Тогда на флоте процветал мордобой, офицеры били матросов за любую провинность, а подростки-гардемарины должны были терпеливо сносить взбучки от тех, кто постарше чином и возрастом. Саша Баласогло не умел скрыть отвращения своего к таким порядкам, и оттого ему в первый год попадало особенно…
К счастью, последующие два года служить ему довелось на флагманском корабле «Париж» — на этом корабле плавал командующий флотом адмирал Грейг. Присутствие Грейга «невольно налагало на всех отпечаток его кротости и строгости в исполнении обязанностей. Я имел честь, — рассказывает Баласогло, — через каждые два дня, по заведенной очереди, в числе всех офицеров корабля, бывать у него за столом, наслышаться его суждений и насмотреться его обращения с подчиненными и деятельности в служебных и научных занятиях…»
И тут пришло грозное известие: началась война. Война с Турцией.
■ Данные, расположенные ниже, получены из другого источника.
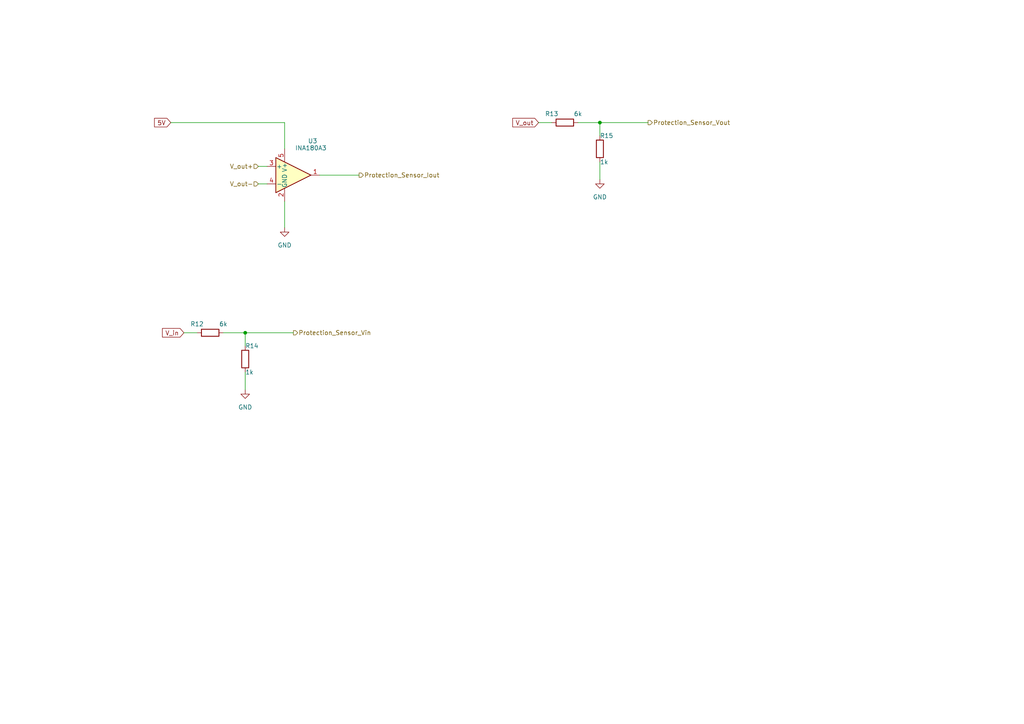
<source format=kicad_sch>
(kicad_sch
	(version 20231120)
	(generator "eeschema")
	(generator_version "8.0")
	(uuid "30e0104c-2829-4f59-825c-93f5290e47dd")
	(paper "A4")
	
	(junction
		(at 173.99 35.56)
		(diameter 0)
		(color 0 0 0 0)
		(uuid "c689cfbe-b952-48d8-96eb-19954bf6152f")
	)
	(junction
		(at 71.12 96.52)
		(diameter 0)
		(color 0 0 0 0)
		(uuid "fbbaa9f4-e44b-4b42-b608-e0b25d380583")
	)
	(wire
		(pts
			(xy 173.99 35.56) (xy 187.96 35.56)
		)
		(stroke
			(width 0)
			(type default)
		)
		(uuid "0a647d7b-fa16-4691-950c-09d6d1c1a676")
	)
	(wire
		(pts
			(xy 71.12 96.52) (xy 71.12 100.33)
		)
		(stroke
			(width 0)
			(type default)
		)
		(uuid "19e9f413-a605-424d-be11-3d7bd3ccf34b")
	)
	(wire
		(pts
			(xy 49.53 35.56) (xy 82.55 35.56)
		)
		(stroke
			(width 0)
			(type default)
		)
		(uuid "1cf4f3b1-8999-44c5-93b0-6259eb5e3d1a")
	)
	(wire
		(pts
			(xy 82.55 35.56) (xy 82.55 43.18)
		)
		(stroke
			(width 0)
			(type default)
		)
		(uuid "2b21b01c-f5f3-40b5-a8ef-1d8d350ec2ec")
	)
	(wire
		(pts
			(xy 167.64 35.56) (xy 173.99 35.56)
		)
		(stroke
			(width 0)
			(type default)
		)
		(uuid "4614b8ab-0752-4fff-98f3-268b25c3ea6a")
	)
	(wire
		(pts
			(xy 71.12 107.95) (xy 71.12 113.03)
		)
		(stroke
			(width 0)
			(type default)
		)
		(uuid "47e79bf8-263c-4c64-b097-630953d26161")
	)
	(wire
		(pts
			(xy 92.71 50.8) (xy 104.14 50.8)
		)
		(stroke
			(width 0)
			(type default)
		)
		(uuid "4abc8983-3812-4586-ad42-7ab9c5b8856f")
	)
	(wire
		(pts
			(xy 156.21 35.56) (xy 160.02 35.56)
		)
		(stroke
			(width 0)
			(type default)
		)
		(uuid "4c6186bb-3171-4acb-b73e-e7a58f259de9")
	)
	(wire
		(pts
			(xy 71.12 96.52) (xy 85.09 96.52)
		)
		(stroke
			(width 0)
			(type default)
		)
		(uuid "59193502-5e4f-4425-8f31-c03af00c9d5f")
	)
	(wire
		(pts
			(xy 82.55 58.42) (xy 82.55 66.04)
		)
		(stroke
			(width 0)
			(type default)
		)
		(uuid "93436bb4-2f73-432d-b09c-477b69071349")
	)
	(wire
		(pts
			(xy 173.99 46.99) (xy 173.99 52.07)
		)
		(stroke
			(width 0)
			(type default)
		)
		(uuid "a406f645-7ad5-4ed8-8803-bb8f23c9c9c4")
	)
	(wire
		(pts
			(xy 64.77 96.52) (xy 71.12 96.52)
		)
		(stroke
			(width 0)
			(type default)
		)
		(uuid "a5961997-7f5c-4622-8f4f-76df24af75a6")
	)
	(wire
		(pts
			(xy 173.99 35.56) (xy 173.99 39.37)
		)
		(stroke
			(width 0)
			(type default)
		)
		(uuid "abd2958c-c8fc-4d9e-8e4b-64f42f0da592")
	)
	(wire
		(pts
			(xy 53.34 96.52) (xy 57.15 96.52)
		)
		(stroke
			(width 0)
			(type default)
		)
		(uuid "bac794a7-0c94-4b20-9113-6f61e9e2e476")
	)
	(wire
		(pts
			(xy 74.93 53.34) (xy 77.47 53.34)
		)
		(stroke
			(width 0)
			(type default)
		)
		(uuid "c396cf13-7652-45ce-8b20-3180b0f1b658")
	)
	(wire
		(pts
			(xy 74.93 48.26) (xy 77.47 48.26)
		)
		(stroke
			(width 0)
			(type default)
		)
		(uuid "d718883c-c80e-477b-879f-cf0cef0fecf1")
	)
	(global_label "5V"
		(shape input)
		(at 49.53 35.56 180)
		(fields_autoplaced yes)
		(effects
			(font
				(size 1.27 1.27)
			)
			(justify right)
		)
		(uuid "508781db-5582-44f7-aabd-1e23e7915d27")
		(property "Intersheetrefs" "${INTERSHEET_REFS}"
			(at 44.3261 35.56 0)
			(effects
				(font
					(size 1.27 1.27)
				)
				(justify right)
				(hide yes)
			)
		)
	)
	(global_label "V_in"
		(shape input)
		(at 53.34 96.52 180)
		(fields_autoplaced yes)
		(effects
			(font
				(size 1.27 1.27)
			)
			(justify right)
		)
		(uuid "9d0925e2-09f5-4fa8-8c84-3e82e754fdd7")
		(property "Intersheetrefs" "${INTERSHEET_REFS}"
			(at 46.5448 96.52 0)
			(effects
				(font
					(size 1.27 1.27)
				)
				(justify right)
				(hide yes)
			)
		)
	)
	(global_label "V_out"
		(shape input)
		(at 156.21 35.56 180)
		(fields_autoplaced yes)
		(effects
			(font
				(size 1.27 1.27)
			)
			(justify right)
		)
		(uuid "a02714f9-ad3b-4a75-b5e5-1d26be8ad456")
		(property "Intersheetrefs" "${INTERSHEET_REFS}"
			(at 148.1449 35.56 0)
			(effects
				(font
					(size 1.27 1.27)
				)
				(justify right)
				(hide yes)
			)
		)
	)
	(hierarchical_label "Protection_Sensor_Iout"
		(shape output)
		(at 104.14 50.8 0)
		(fields_autoplaced yes)
		(effects
			(font
				(size 1.27 1.27)
			)
			(justify left)
		)
		(uuid "064cb0fc-f9a0-4c73-9d08-a5c65506d467")
	)
	(hierarchical_label "Protection_Sensor_Vout"
		(shape output)
		(at 187.96 35.56 0)
		(fields_autoplaced yes)
		(effects
			(font
				(size 1.27 1.27)
			)
			(justify left)
		)
		(uuid "7c260065-3a4a-456f-b9e6-861adfc3e477")
	)
	(hierarchical_label "V_out+"
		(shape input)
		(at 74.93 48.26 180)
		(fields_autoplaced yes)
		(effects
			(font
				(size 1.27 1.27)
			)
			(justify right)
		)
		(uuid "84ef4ebb-7ced-433c-b840-b8a880afb2e7")
	)
	(hierarchical_label "Protection_Sensor_Vin"
		(shape output)
		(at 85.09 96.52 0)
		(fields_autoplaced yes)
		(effects
			(font
				(size 1.27 1.27)
			)
			(justify left)
		)
		(uuid "8d57590e-845a-48f4-8b99-f7d94f87276b")
	)
	(hierarchical_label "V_out-"
		(shape input)
		(at 74.93 53.34 180)
		(fields_autoplaced yes)
		(effects
			(font
				(size 1.27 1.27)
			)
			(justify right)
		)
		(uuid "d43babab-7137-42ad-b2ad-afce47262104")
	)
	(symbol
		(lib_id "Device:R")
		(at 163.83 35.56 90)
		(unit 1)
		(exclude_from_sim no)
		(in_bom yes)
		(on_board yes)
		(dnp no)
		(uuid "061ad43d-7706-42d0-8a6c-f38b85ff697b")
		(property "Reference" "R13"
			(at 160.02 33.02 90)
			(effects
				(font
					(size 1.27 1.27)
				)
			)
		)
		(property "Value" "6k"
			(at 167.64 33.02 90)
			(effects
				(font
					(size 1.27 1.27)
				)
			)
		)
		(property "Footprint" "Resistor_SMD:R_0603_1608Metric_Pad0.98x0.95mm_HandSolder"
			(at 163.83 37.338 90)
			(effects
				(font
					(size 1.27 1.27)
				)
				(hide yes)
			)
		)
		(property "Datasheet" "~"
			(at 163.83 35.56 0)
			(effects
				(font
					(size 1.27 1.27)
				)
				(hide yes)
			)
		)
		(property "Description" ""
			(at 163.83 35.56 0)
			(effects
				(font
					(size 1.27 1.27)
				)
				(hide yes)
			)
		)
		(pin "1"
			(uuid "03384d15-3cd4-4e94-8b2d-b3c46407a916")
		)
		(pin "2"
			(uuid "ffdd4123-0468-4805-820b-ca3b0437c395")
		)
		(instances
			(project "MW_Buck_Boost_CS"
				(path "/081edf49-b0d8-40ba-adb9-a8410c400630/342f2c6f-8c0c-4035-953e-c752ba3d69c7"
					(reference "R13")
					(unit 1)
				)
			)
		)
	)
	(symbol
		(lib_id "Amplifier_Current:INA180A3")
		(at 85.09 50.8 0)
		(unit 1)
		(exclude_from_sim no)
		(in_bom yes)
		(on_board yes)
		(dnp no)
		(uuid "35d9da4d-87be-4a85-a544-c5a78c42b841")
		(property "Reference" "U3"
			(at 90.678 40.894 0)
			(effects
				(font
					(size 1.27 1.27)
				)
			)
		)
		(property "Value" "INA180A3"
			(at 90.17 42.926 0)
			(effects
				(font
					(size 1.27 1.27)
				)
			)
		)
		(property "Footprint" "Package_TO_SOT_SMD:SOT-23-5"
			(at 86.36 49.53 0)
			(effects
				(font
					(size 1.27 1.27)
				)
				(hide yes)
			)
		)
		(property "Datasheet" "http://www.ti.com/lit/ds/symlink/ina180.pdf"
			(at 88.9 46.99 0)
			(effects
				(font
					(size 1.27 1.27)
				)
				(hide yes)
			)
		)
		(property "Description" "Current Sense Amplifier, 1 Circuit, Rail-to-Rail, 26V, Gain 100 V/V, SOT-23-5"
			(at 85.09 50.8 0)
			(effects
				(font
					(size 1.27 1.27)
				)
				(hide yes)
			)
		)
		(pin "2"
			(uuid "42300733-504b-4bb3-9c1a-5a14a29fcf4b")
		)
		(pin "4"
			(uuid "a0d231f0-6966-4f26-96cd-e3ddd1cadfa9")
		)
		(pin "1"
			(uuid "b5e04f5c-90e4-40bd-8150-cea0cc7cf4c1")
		)
		(pin "3"
			(uuid "f65a4b42-b0ff-47c6-b4f2-c85c2d464269")
		)
		(pin "5"
			(uuid "d56cf2e3-3dc6-493e-8919-606cc3fec8e4")
		)
		(instances
			(project ""
				(path "/081edf49-b0d8-40ba-adb9-a8410c400630/342f2c6f-8c0c-4035-953e-c752ba3d69c7"
					(reference "U3")
					(unit 1)
				)
			)
		)
	)
	(symbol
		(lib_id "Power:GND")
		(at 71.12 113.03 0)
		(unit 1)
		(exclude_from_sim no)
		(in_bom yes)
		(on_board yes)
		(dnp no)
		(fields_autoplaced yes)
		(uuid "4bd23d46-51bf-484b-8f94-8699ccd6ea42")
		(property "Reference" "#PWR027"
			(at 71.12 119.38 0)
			(effects
				(font
					(size 1.27 1.27)
				)
				(hide yes)
			)
		)
		(property "Value" "GND"
			(at 71.12 118.11 0)
			(effects
				(font
					(size 1.27 1.27)
				)
			)
		)
		(property "Footprint" ""
			(at 71.12 113.03 0)
			(effects
				(font
					(size 1.27 1.27)
				)
				(hide yes)
			)
		)
		(property "Datasheet" ""
			(at 71.12 113.03 0)
			(effects
				(font
					(size 1.27 1.27)
				)
				(hide yes)
			)
		)
		(property "Description" ""
			(at 71.12 113.03 0)
			(effects
				(font
					(size 1.27 1.27)
				)
				(hide yes)
			)
		)
		(pin "1"
			(uuid "6fd8dfb0-1a47-4302-ae61-285fad524562")
		)
		(instances
			(project "MW_Buck_Boost_CS"
				(path "/081edf49-b0d8-40ba-adb9-a8410c400630/342f2c6f-8c0c-4035-953e-c752ba3d69c7"
					(reference "#PWR027")
					(unit 1)
				)
			)
		)
	)
	(symbol
		(lib_id "Device:R")
		(at 71.12 104.14 180)
		(unit 1)
		(exclude_from_sim no)
		(in_bom yes)
		(on_board yes)
		(dnp no)
		(uuid "6b74faca-bddb-41a1-94f0-cbe8b9e7a7e0")
		(property "Reference" "R14"
			(at 71.12 100.33 0)
			(effects
				(font
					(size 1.27 1.27)
				)
				(justify right)
			)
		)
		(property "Value" "1k"
			(at 71.12 107.95 0)
			(effects
				(font
					(size 1.27 1.27)
				)
				(justify right)
			)
		)
		(property "Footprint" "Resistor_SMD:R_0603_1608Metric_Pad0.98x0.95mm_HandSolder"
			(at 72.898 104.14 90)
			(effects
				(font
					(size 1.27 1.27)
				)
				(hide yes)
			)
		)
		(property "Datasheet" "~"
			(at 71.12 104.14 0)
			(effects
				(font
					(size 1.27 1.27)
				)
				(hide yes)
			)
		)
		(property "Description" ""
			(at 71.12 104.14 0)
			(effects
				(font
					(size 1.27 1.27)
				)
				(hide yes)
			)
		)
		(pin "1"
			(uuid "d690030b-273b-47ba-bb4c-7890fc57ceb8")
		)
		(pin "2"
			(uuid "31fe843d-13e4-4fcf-b882-6e3f07af25ff")
		)
		(instances
			(project "MW_Buck_Boost_CS"
				(path "/081edf49-b0d8-40ba-adb9-a8410c400630/342f2c6f-8c0c-4035-953e-c752ba3d69c7"
					(reference "R14")
					(unit 1)
				)
			)
		)
	)
	(symbol
		(lib_id "Device:R")
		(at 60.96 96.52 90)
		(unit 1)
		(exclude_from_sim no)
		(in_bom yes)
		(on_board yes)
		(dnp no)
		(uuid "9881017b-c0c1-443c-9d5f-96c8f2bc3883")
		(property "Reference" "R12"
			(at 57.15 93.98 90)
			(effects
				(font
					(size 1.27 1.27)
				)
			)
		)
		(property "Value" "6k"
			(at 64.77 93.98 90)
			(effects
				(font
					(size 1.27 1.27)
				)
			)
		)
		(property "Footprint" "Resistor_SMD:R_0603_1608Metric_Pad0.98x0.95mm_HandSolder"
			(at 60.96 98.298 90)
			(effects
				(font
					(size 1.27 1.27)
				)
				(hide yes)
			)
		)
		(property "Datasheet" "~"
			(at 60.96 96.52 0)
			(effects
				(font
					(size 1.27 1.27)
				)
				(hide yes)
			)
		)
		(property "Description" ""
			(at 60.96 96.52 0)
			(effects
				(font
					(size 1.27 1.27)
				)
				(hide yes)
			)
		)
		(pin "1"
			(uuid "f214fabb-e346-41c5-801d-9d9b5fdc7bb2")
		)
		(pin "2"
			(uuid "dab00007-58ae-43e0-9fc9-938b83e6eff2")
		)
		(instances
			(project "MW_Buck_Boost_CS"
				(path "/081edf49-b0d8-40ba-adb9-a8410c400630/342f2c6f-8c0c-4035-953e-c752ba3d69c7"
					(reference "R12")
					(unit 1)
				)
			)
		)
	)
	(symbol
		(lib_id "Device:R")
		(at 173.99 43.18 180)
		(unit 1)
		(exclude_from_sim no)
		(in_bom yes)
		(on_board yes)
		(dnp no)
		(uuid "9e59b1d1-a888-4c76-a9ed-94bec822f2f5")
		(property "Reference" "R15"
			(at 173.99 39.37 0)
			(effects
				(font
					(size 1.27 1.27)
				)
				(justify right)
			)
		)
		(property "Value" "1k"
			(at 173.99 46.99 0)
			(effects
				(font
					(size 1.27 1.27)
				)
				(justify right)
			)
		)
		(property "Footprint" "Resistor_SMD:R_0603_1608Metric_Pad0.98x0.95mm_HandSolder"
			(at 175.768 43.18 90)
			(effects
				(font
					(size 1.27 1.27)
				)
				(hide yes)
			)
		)
		(property "Datasheet" "~"
			(at 173.99 43.18 0)
			(effects
				(font
					(size 1.27 1.27)
				)
				(hide yes)
			)
		)
		(property "Description" ""
			(at 173.99 43.18 0)
			(effects
				(font
					(size 1.27 1.27)
				)
				(hide yes)
			)
		)
		(pin "1"
			(uuid "129a57d5-b153-4cc4-9a34-96df6c9d5113")
		)
		(pin "2"
			(uuid "ddd8c0a8-798d-45c9-ba17-13a741fc28bf")
		)
		(instances
			(project "MW_Buck_Boost_CS"
				(path "/081edf49-b0d8-40ba-adb9-a8410c400630/342f2c6f-8c0c-4035-953e-c752ba3d69c7"
					(reference "R15")
					(unit 1)
				)
			)
		)
	)
	(symbol
		(lib_id "Power:GND")
		(at 82.55 66.04 0)
		(unit 1)
		(exclude_from_sim no)
		(in_bom yes)
		(on_board yes)
		(dnp no)
		(fields_autoplaced yes)
		(uuid "a5c19e08-a846-4d9a-a3b3-d1646d481ad1")
		(property "Reference" "#PWR028"
			(at 82.55 72.39 0)
			(effects
				(font
					(size 1.27 1.27)
				)
				(hide yes)
			)
		)
		(property "Value" "GND"
			(at 82.55 71.12 0)
			(effects
				(font
					(size 1.27 1.27)
				)
			)
		)
		(property "Footprint" ""
			(at 82.55 66.04 0)
			(effects
				(font
					(size 1.27 1.27)
				)
				(hide yes)
			)
		)
		(property "Datasheet" ""
			(at 82.55 66.04 0)
			(effects
				(font
					(size 1.27 1.27)
				)
				(hide yes)
			)
		)
		(property "Description" ""
			(at 82.55 66.04 0)
			(effects
				(font
					(size 1.27 1.27)
				)
				(hide yes)
			)
		)
		(pin "1"
			(uuid "d3b73c28-0b1e-4873-86c8-dbb7f8ba71e1")
		)
		(instances
			(project "MW_Buck_Boost_CS"
				(path "/081edf49-b0d8-40ba-adb9-a8410c400630/342f2c6f-8c0c-4035-953e-c752ba3d69c7"
					(reference "#PWR028")
					(unit 1)
				)
			)
		)
	)
	(symbol
		(lib_id "Power:GND")
		(at 173.99 52.07 0)
		(unit 1)
		(exclude_from_sim no)
		(in_bom yes)
		(on_board yes)
		(dnp no)
		(fields_autoplaced yes)
		(uuid "c999b778-ebfa-4fbb-a623-80958254829b")
		(property "Reference" "#PWR037"
			(at 173.99 58.42 0)
			(effects
				(font
					(size 1.27 1.27)
				)
				(hide yes)
			)
		)
		(property "Value" "GND"
			(at 173.99 57.15 0)
			(effects
				(font
					(size 1.27 1.27)
				)
			)
		)
		(property "Footprint" ""
			(at 173.99 52.07 0)
			(effects
				(font
					(size 1.27 1.27)
				)
				(hide yes)
			)
		)
		(property "Datasheet" ""
			(at 173.99 52.07 0)
			(effects
				(font
					(size 1.27 1.27)
				)
				(hide yes)
			)
		)
		(property "Description" ""
			(at 173.99 52.07 0)
			(effects
				(font
					(size 1.27 1.27)
				)
				(hide yes)
			)
		)
		(pin "1"
			(uuid "74cab8a2-6fdd-4461-8ee1-9b03eb9c2c83")
		)
		(instances
			(project "MW_Buck_Boost_CS"
				(path "/081edf49-b0d8-40ba-adb9-a8410c400630/342f2c6f-8c0c-4035-953e-c752ba3d69c7"
					(reference "#PWR037")
					(unit 1)
				)
			)
		)
	)
)

</source>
Саша Баласогло знал, что многим его родственникам, греческим дворянам, пришлось бежать в Россию — они спасались от постоянных гонений на греков в Турецкой империи. Он знал, что его отец восьмилетним мальчиком вывезен был из Константинополя и, став затем русским морским офицером, участвовал в сражениях на море против турок. Так что новую войну Саша сразу воспринял как справедливую.
Перед отплытием флота к турецким берегам суровый отец благословил Сашу и, указав на свой Георгиевский солдатский крест, произнес: «Добудь себе такой же знак!» Этот орден получил он за храбрость в памятном сражении при острове Тенедос, когда сам еще был гардемарином.